«Stiamo monitorando da vicino ogni rilevante nuova informazione e siamo pronti ad usare tutti gli strumenti disponibile all'interno del nostro mandato per agire, se necessario, in particolare aggiustando l'entità, la composizione e la durata del programma di acquisto di asset». Anche quando, come è accaduto ieri da Lima, usa uno strumento non convenzionale come Twitter, lo stile di comunicazione di Mario Draghi è inconfondibile: la reiterazione del messaggio indica che il capo supremo della Bce è vicino all'obiettivo. Sono ormai settimane che l'ex governatore di Bankitalia anticipa la possibilità di modellare il piano di quantitative easing sulla base dell'evoluzione del quadro congiunturale. E se nell'ultima riunione di settembre dell'Eurotower i tempi non erano ancora stati ritenuti maturi per una dilatazione del Qe sia in chiave quantitativa (attualmente lo shopping è di 60 miliardi di euro al mese), sia sotto il profilo temporale (deadline a settembre 2016), la proposta di un modello extra-large potrebbe invece essere al centro delle discussioni nel vertice del prossimo 22 ottobre, quando l'intero board sarà in trasferta a Malta.
Le condizioni per imprimere un'ulteriore svolta alla politica monetaria, peraltro, non mancherebbero. Draghi è stato chiaro intervenendo ieri al meeting annuale del Fmi in Perù: il contesto economico «è più difficile di sei mesi fa» e ci sono «rinnovati rischi» sull'economia dell'eurozona dal rallentamento dei Paesi emergenti. Dalla Cina al Brasile, il dilatarsi delle aree che presentano criticità impone una stretta sorveglianza alla Bce e, contestualmente, anche rapidità di azione. Anche perché la ripresa all'interno di Eurolandia è sorretta dalla gambe non proprio solidissime della domanda interna, mentre quella esterna «è più debole di quanto ci si aspettasse». Inoltre, sulla crescita continuano a pesare gli sforzi compiuti dagli Stati membri per implementare le riforme strutturali e per il riaggiustamento dei conti pubblici. A questo proposito, Draghi ha richiamato i Paesi più indebitati a «un'elevata discipina fiscale» per evitare di essere penalizzati quando l'attuale fase di bassi tassi di interesse giungerà a termine.
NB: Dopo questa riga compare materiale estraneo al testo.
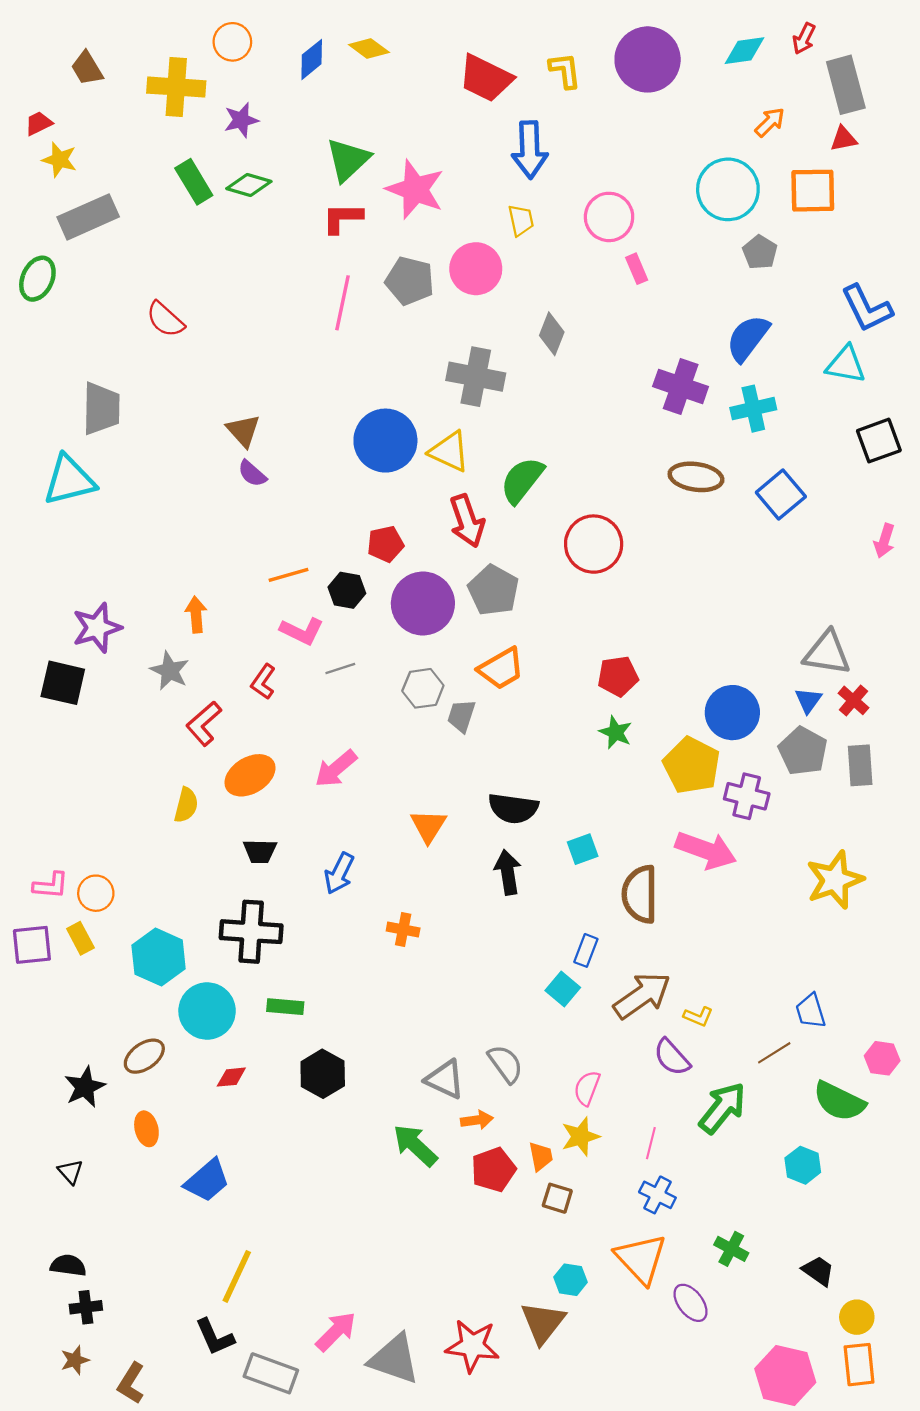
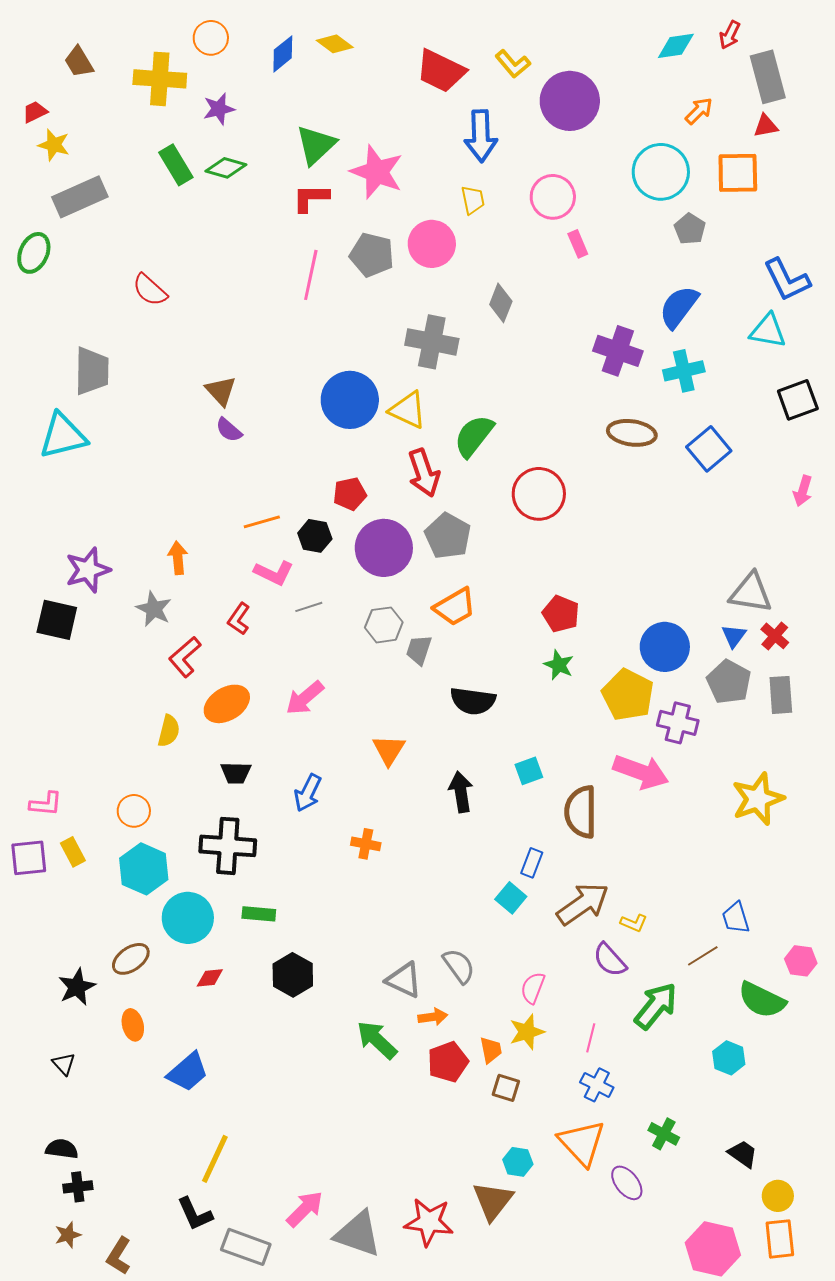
purple circle: (648, 59) -> (570, 101), moved
yellow L-shape: (565, 70) -> (513, 64), turned 147
red pentagon: (618, 676) -> (561, 614), turned 30
black semicircle: (513, 808) -> (473, 701), moved
orange circle: (96, 893) -> (134, 811), moved

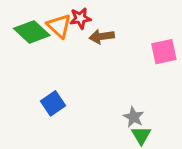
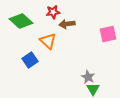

Nel complesso un quadro che, unito ai cali di prezzo delle materie prime, rischia di vanificare gli sforzi tesi a riportare l'inflazione su livelli più equilibrati. «L'inflazione è attesa rimanere molto bassa nel breve termine», conferma Draghi. Occorrerà aspettare il 2016 per vederla risalire. Sempre che si riveli corretto l'assunto «che gli attuali prezzi sul mercato dei future si traducano effettivamente in prezzi del petrolio più alti nei prossimi anni». Proprio la necessità di scongiurare lo spettro della deflazione potrebbe essere la leva primaria che il presidente della banca centrale europea userà, forse già questo mese, per chiedere una rimodulazione del Qe. Una proposta destinata, però, a trovare il fuoco di sbarramento della Bundesbank. L'opposizione tedesca a qualsiasi ampliamento del piano di acquisti è nota. A ribadire il nein è stato ieri, sempre dalla capitale peruviana, il ministro delle Finanze, Wolfgang Schaeuble, alle cui orecchie il tweet di Draghi non è arrivato certo come un cinguettio. La risposta è stata infatti ruvida: «Iniziamo a vedere più chiaramente i limiti di politiche macroeconomiche espansive.
L'effetto di tassi ultra bassi e del quantitative easing sulla crescita sembra meno potente di quanto atteso da molti esperti». Insomma: il bazooka è inefficace. E dannoso. La partita è aperta: la vincerà ancora SuperMario?